Selected extract >>
At that moment, the historical record is increasingly filled with examples of racists trying to justify racism on grounds other than race. They used arguments about state’s rights to say it was the will of the people in th South for Jim Crow to be the law. They celebrated “separate but equal” saying it was not about inferiority, just difference. They accused the federal government of trying to force social change when “the people” were not ready for that change. They did what they could to make the rational argument for their irrational fear, all the while strategizing to sell it to the larger public. Does any of this sound familiar?

Entries supplied >>
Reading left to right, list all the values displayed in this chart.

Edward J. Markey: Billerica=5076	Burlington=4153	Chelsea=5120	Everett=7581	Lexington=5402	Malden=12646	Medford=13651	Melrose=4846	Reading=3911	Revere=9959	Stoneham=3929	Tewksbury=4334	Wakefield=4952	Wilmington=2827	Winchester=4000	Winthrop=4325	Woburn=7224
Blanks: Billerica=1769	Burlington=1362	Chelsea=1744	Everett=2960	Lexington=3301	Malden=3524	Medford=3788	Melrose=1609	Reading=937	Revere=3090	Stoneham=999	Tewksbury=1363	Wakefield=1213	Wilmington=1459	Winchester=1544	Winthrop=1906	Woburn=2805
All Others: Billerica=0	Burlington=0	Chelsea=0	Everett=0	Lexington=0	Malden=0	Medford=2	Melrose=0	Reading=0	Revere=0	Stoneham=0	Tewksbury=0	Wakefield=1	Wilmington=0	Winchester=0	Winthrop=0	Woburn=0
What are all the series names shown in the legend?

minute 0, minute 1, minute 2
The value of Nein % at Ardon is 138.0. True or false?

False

--

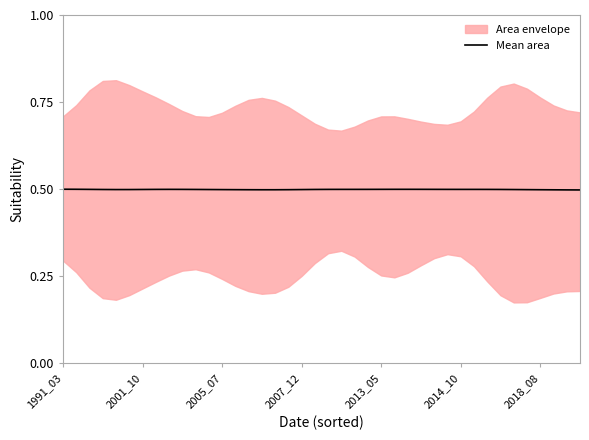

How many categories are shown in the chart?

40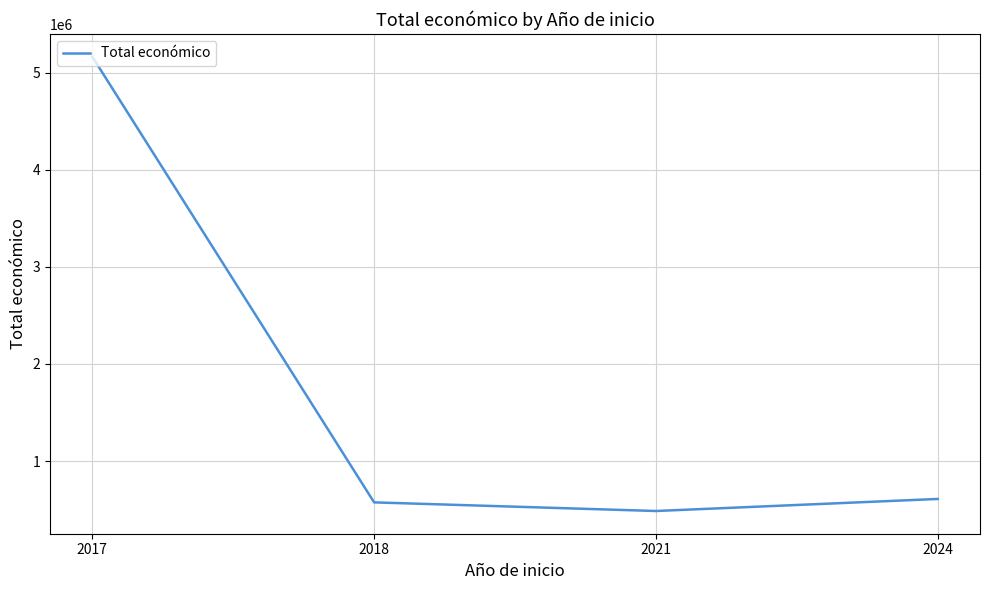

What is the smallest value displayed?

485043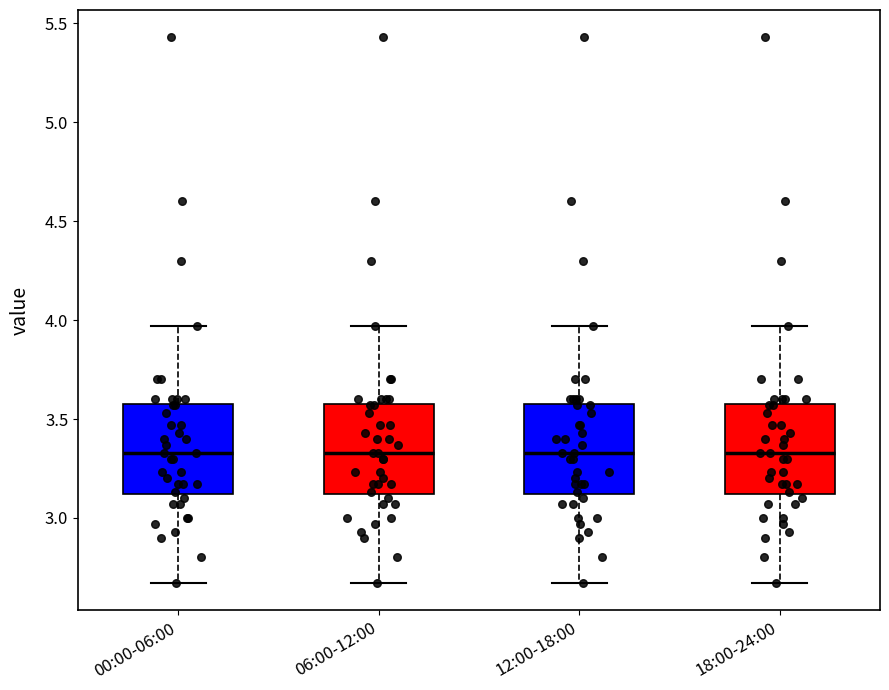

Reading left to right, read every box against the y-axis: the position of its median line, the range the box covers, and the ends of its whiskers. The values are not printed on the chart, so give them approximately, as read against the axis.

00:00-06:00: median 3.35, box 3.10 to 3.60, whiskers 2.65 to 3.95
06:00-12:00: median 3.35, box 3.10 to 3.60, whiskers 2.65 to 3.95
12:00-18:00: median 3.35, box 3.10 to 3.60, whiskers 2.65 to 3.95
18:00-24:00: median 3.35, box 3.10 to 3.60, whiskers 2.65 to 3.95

Task instructions >>
Extend the passage about how segregationists defended Jim Crow, continuing after its closing question.

Answer for this exercise >>
One of the topics I cover each year in my introductory Latino history class is the 1882 Chinese Exclusion Act, the first federal law effectively barring a racial group from immigrating to the U.S. After its passage, people from Latin America continued to immigrate to the U.S. and had no legal impediment to their movement. So why is it important to Latino history? Well, in short, it was the first legal step in a course that nurtured racial hatred and violence against all workers of color; that led to outrages like the deportation of over one hundred thousand United States citizens because of their Mexican heritage; that even, in many ways, fostered the kinds of draconian ICE raids we suffer today.
When the irrational fear and hatred of homophobia is allowed to continue to exist in institutional and systemic ways, then we are all inured by it, whether we be gay, lesbian, transgender, or straight.